Voorzitter Lambert Kos van Bridgeclub ACOL speelt samen met zijn vrouw al vijftien jaar bridge.
Voorzitter Lambert Kos van Bridgeclub ACOL speelt samen met zijn vrouw al vijftien jaar bridge. Foto: Bob Awick

Voorzitter vijftien jaar geleden aangestoken door bridgevirus

HUIZEN - Het aantal leden dat bridgeclub ACOL telt, heeft altijd ruim boven de 200 gezeten. Daarmee zijn ze een van de grotere verenigingen in de regio. Een eigen gebouw heeft zo zijn voordelen. Maar liefst vier avonden per week en twee middagen kun je als bridgeliefhebber aanschuiven voor een potje kaarten en wat gezelligheid. Want dat laatste is voor veel leden toch het belangrijkste.

Want hoe ingewikkeld het spelletje ook is, de meeste bridgers komen ook gewoon voor de gezelligheid en de sociale contacten. Dat geldt ook voor Lambert Kos. Hij is al jaren actief betrokken bij de vereniging: als speler en penningmeester en sinds vorige jaar oktober hanteert hij de voorzittershamer. Hij plaatst zichzelf ergens halverwege de meetlat, een gemiddelde bridger.

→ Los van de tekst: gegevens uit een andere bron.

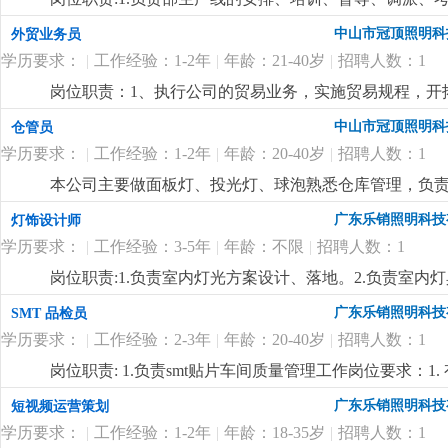
wod等办公软件；。自制成品输入、输出月结及成品电脑
掌握属员之心态与动向，及时反映属员之情况，并研拟
中山市冠顶照明科
外贸业务员
顾客满意度测量程序对客户满意度进行调查及汇总分析10
融入公司文化、热爱公司、热爱本行业、为公司创造效益
守则外，心须遵守公司制定的工作守则，有违反守则的，
学历要求：
|
工作经验：1-2年
|
年龄：21-40岁
|
招聘人数：1
生产任务、生产顺序及完成期限，产前说明并严格执行
优先考虑，男女不限2.英语能力四级以上3.有较好的沟
况，调控好生产序次与进度，带领团队按时、保质、保量
岗位职责：1、执行公司的贸易业务，实施贸易规程，开
4.工作有条理，细致、认真、有责任心，办事严谨5.熟练电
施且督导实施，确定指标产量并贯彻达成 4.负责安排人
同；3、负责生产跟踪、发货、现场监装；4、负责单证
文字撰写能力和较强的沟通协调以及语言表达能力7.上
中山市冠顶照明科
仓管员
中之自我品质控制及物料损耗有效管制之督导 6.负责品
6、业务相关资料的整理和归档；7、相关业务工作的汇报
报表之编制、审核、分析与呈报8.负责作业现场6s工作
学历要求：
|
工作经验：1-2年
|
年龄：20-40岁
|
招聘人数：1
上.3、会计算机办公软件操作；4、热爱外贸销售工作
位要求:1.1年以上生产现场管理工作经验,有电子产品生产
较强的事业心、团队合作精神和独立处事能力，勇于开拓
本公司主要做面板灯、投光灯、球泡熟悉仓库管理，负
质量控制及生产效率提升4.生产现场''6s‘管理
更详细
...
广东乐销照明科技
灯饰设计师
学历要求：
|
工作经验：3-5年
|
年龄：不限
|
招聘人数：1
岗位职责:1.负责室内灯光方案设计、落地。2.负责室
开发。岗位要求:1.3年以上室内照明设计经验，熟练使
广东乐销照明科技
SMT 品检员
台灯、壁灯、办公线条灯、洗墙灯等设计开发业务熟练。
学历要求：
|
工作经验：2-3年
|
年龄：20-40岁
|
招聘人数：1
更详细
...
岗位职责: 1.负责smt贴片车间质量管理工作岗位要求：1
片、焊接、回流焊等核心流程，熟悉 smt 产品（pcb
广东乐销照明科技
短视频运营策划
错贴、漏贴、虚焊、连锡、元器件偏移、极性反置等常见质量
学历要求：
|
工作经验：1-2年
|
年龄：18-35岁
|
招聘人数：1
备，显微镜、万用表、示波器、aoi（自动光学检测）设备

Zo'n vijftien jaar geleden werden Kos en zijn vrouw aangestoken door het bridgevirus. "Mijn vrouw en ik vonden kaarten altijd al leuk en vrienden van ons speelden bridge." Ze spelen vooral voor de gezelligheid.

Eerst lessen
Wie wil starten met bridgen en het een beetje serieus aanpakt gaat op les. Althans, dat raadt Kos aan. Zelf deden ze het ook. "We zijn eerst keurig op les gegaan, bij de club zelf. Daar hebben we een gediplomeerd bridgedocente", zegt de bescheiden bridger. Maar met een paar lessen volgen ben je er niet, blijkt. Met een beginnerscursus van twee keer twaalf avonden en een vervolgcursus die ook twee keer twaalf avonden in beslag neemt ben je er wel een tijdje zoet mee. En dan begint het pas. Dan kun je je wagen aan de onderlinge competitie op een bridgeclub. "Natuurlijk doen we ook mee met de competitie en dan probeer je het maximale eruit te halen", klinkt het strijdlustig.

Routine
"Naarmate je routine krijgt gaat het steeds beter", benadrukt de voorzitter nog maar eens een keer. De basis moet uiteraard wel goed zijn. Die bestaat uit een goede beheersing van de theorie, waar ook de afspraken die je onderling als partners mag maken onder vallen. Om eventuele geïnteresseerden niet direct te ontmoedigen nuanceert hij de moeilijkheidsgraad: "Het is natuurlijk wel een denksport en ja, het is een ingewikkeld spelletje. Je moet veel onthouden, maar het is echt niet zo moeilijk als veel mensen denken. Als je de theorie eenmaal verworven hebt dan verleer je het niet, ook al zou je een tijdje stoppen. Het is eigenlijk net als fietsen, dat verleer je ook niet."

Geheimzinnigheid
Naast de vermeende moeilijkheidsgraad is er ook de geheimzinnigheid rondom afspraken die je met je partner kunt maken. Er zijn standaardafspraken en de afspraken die je los daarvan nog met je partner maakt, kunnen daarvan afwijken. Maar niets gaat 'onder tafel'. Ook de afspraken die je met je partner maakt moet je kenbaar maken aan je tegenstanders. Geen geheimzinnig gedoe met seinen dus.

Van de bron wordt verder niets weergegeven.